Unser tägliches Leben und Arbeiten wird besonders als UnternehmerIn immer stärker von der Digitalisierung beeinflusst. Arbeitsabläufe, Kommunikationswege, Automatisierung, Know-how von MitarbeiterInnen und Datensicherheit sind immer stärker vom technologischen Wandel betroffen. Sich diesem Wandel zu entziehen, ohne den Anschluss zu verlieren, ist nicht mehr möglich.

Eine Stärke von KMU ist es seit jeher, dass sie schnell und unbürokratisch auf veränderte Rahmenbedingungen reagieren können und an diesen wachsen. Dadurch werden sie mit neuen Möglichkeiten belohnt. Produktivitätssteigerung durch effiziente Produktionsabläufe, Modernisierung von Serviceangeboten und neue Geschäftsfelder sowie Produkte sind nur ein paar der sich bietenden Chancen.

Agieren statt reagieren!

80 Prozent der jungen Selbstständigen sind sich bereits heute der bevorstehenden großen Veränderungen in unserem gesellschaftlichen und wirtschaftlichen Gefüge bewusst und sind aktiv darum bemüht, sich nicht nur auf Neues einzulassen, sondern auch mitzugestalten. Wer sich von Veränderungen hertreiben lässt, kann nicht agieren, sondern nur reagieren. Wenn der Sturm bereits hereingebrochen ist, ist es bereits zu spät, die Segel zu setzen.

Auf zu neuen Arbeitswelten!

Der Blick muss sich nach vorn auf die Herausforderungen richten:

Der klassische 9-to-5-Job wird zunehmend von projektorientiertem Arbeiten abgelöst. Hierarchien werden flacher und MitarbeiterInnen ziehen mit den Unternehmern gemeinsam an einem Strang. Möchte man weiterhin durch Qualität und Zuverlässigkeit auch gegen die internationale Konkurrenz bestehen, sind Flexibilität und Kooperationswillen gefragt. Es braucht Lösungen, die den Anforderungen der Unternehmen und der MitarbeiterInnen entsprechen.

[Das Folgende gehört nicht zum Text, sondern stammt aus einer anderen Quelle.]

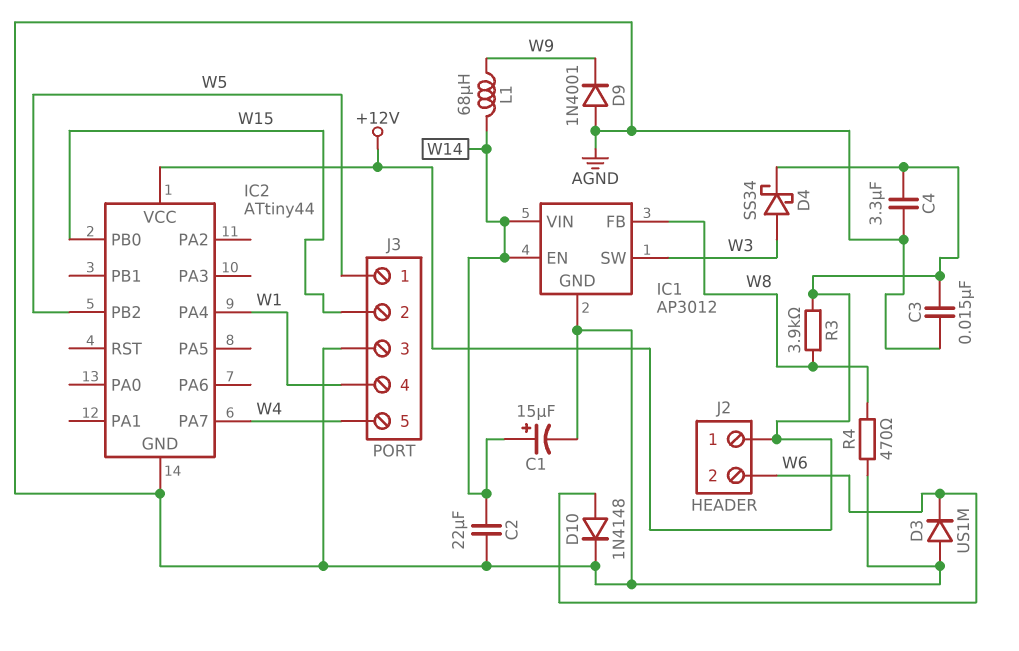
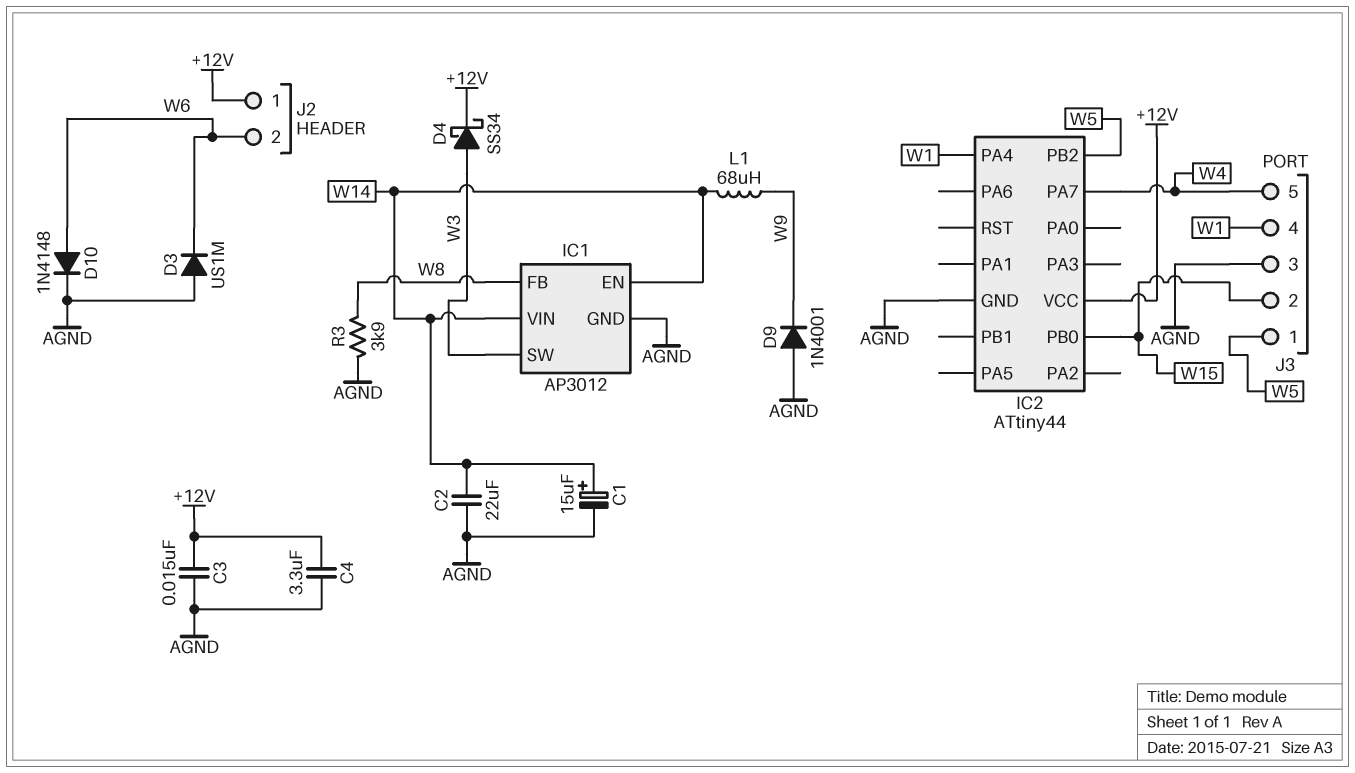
R3: 3.9k (+12V, W8) -> 3.9k (AGND, W8)
R4: 470 (AGND, W8) -> none

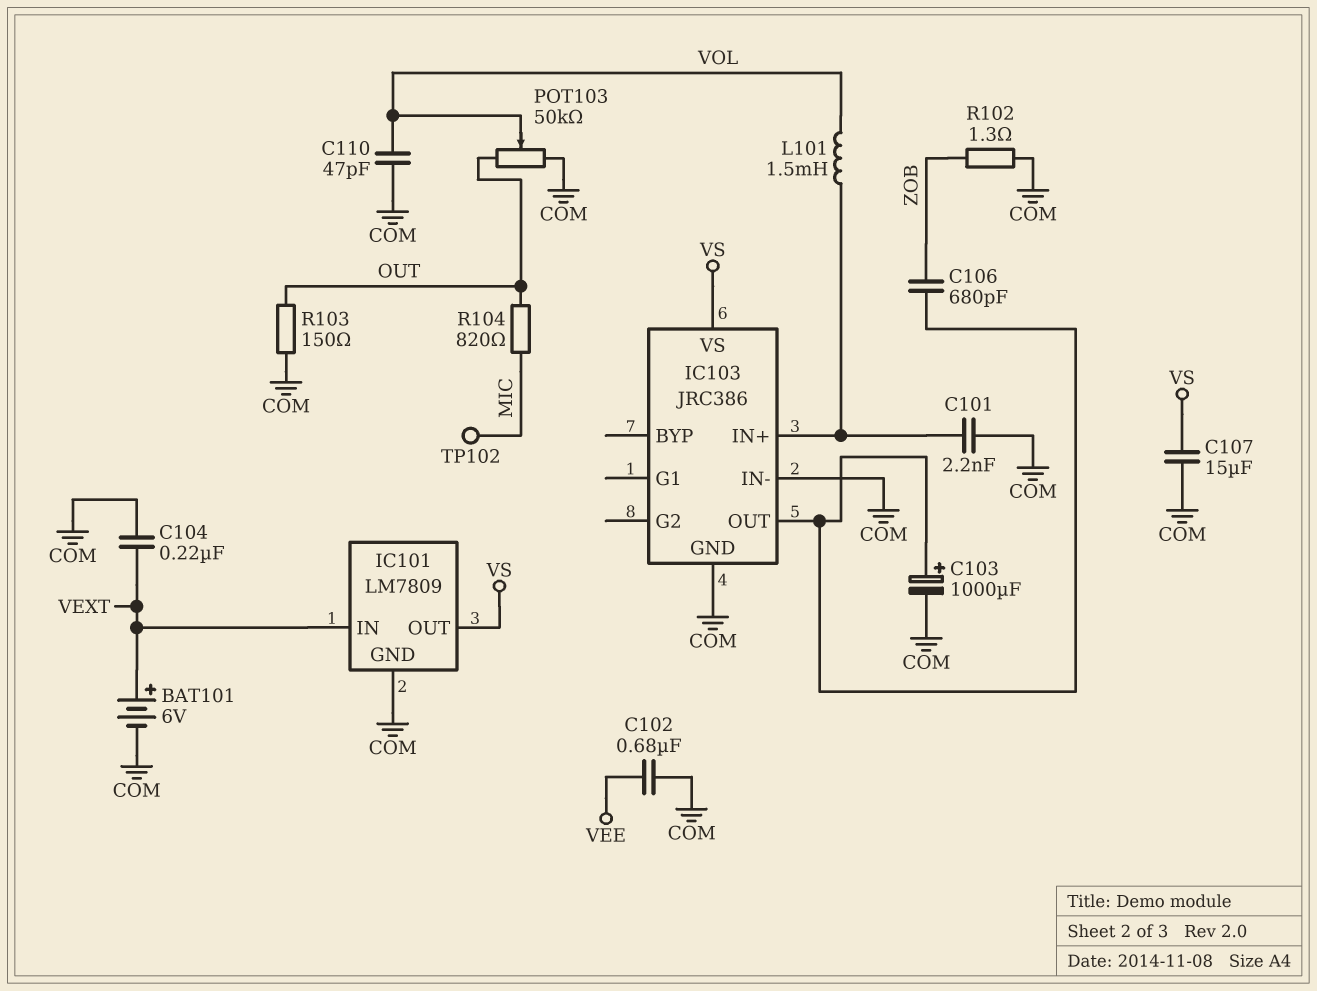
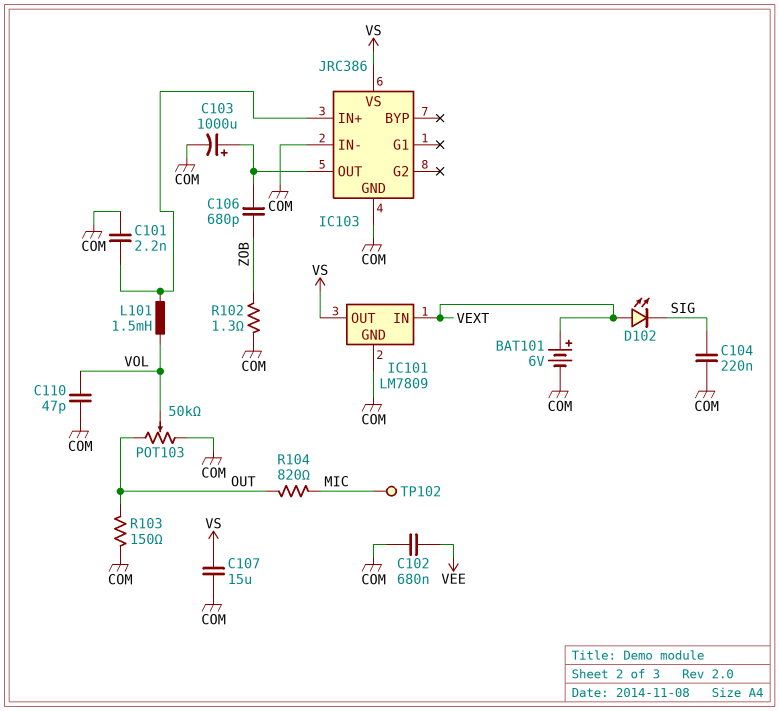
C104: 220nF (COM, VEXT) -> 220nF (COM, SIG)
D102: none -> LED (A VEXT, K SIG)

Gleichzeitig wachsen und verändern sich die Anforderungen an das Know-how von MitarbeiterInnen und deren Ausbildung. Manche Berufe werden nicht mehr gebraucht, während zur selben Zeit neue Profile und damit neue Arbeitsplätze entstehen. KMU sind gut darin beraten, in die Weiterbildung ihrer MitarbeiterInnen zu investieren. Sie müssen stetig und entlang der neuen technologischen Entwicklungen lernen, um langfristig zum Erfolg des Unternehmens beizutragen.

Safety First!

Ein wichtiger Teil dieser sich verändernden Bedingungen ist die Datensicherheit. Und hier ist es in erster Linie das Bewusstsein für die Thematik, der wir uns stellen müssen.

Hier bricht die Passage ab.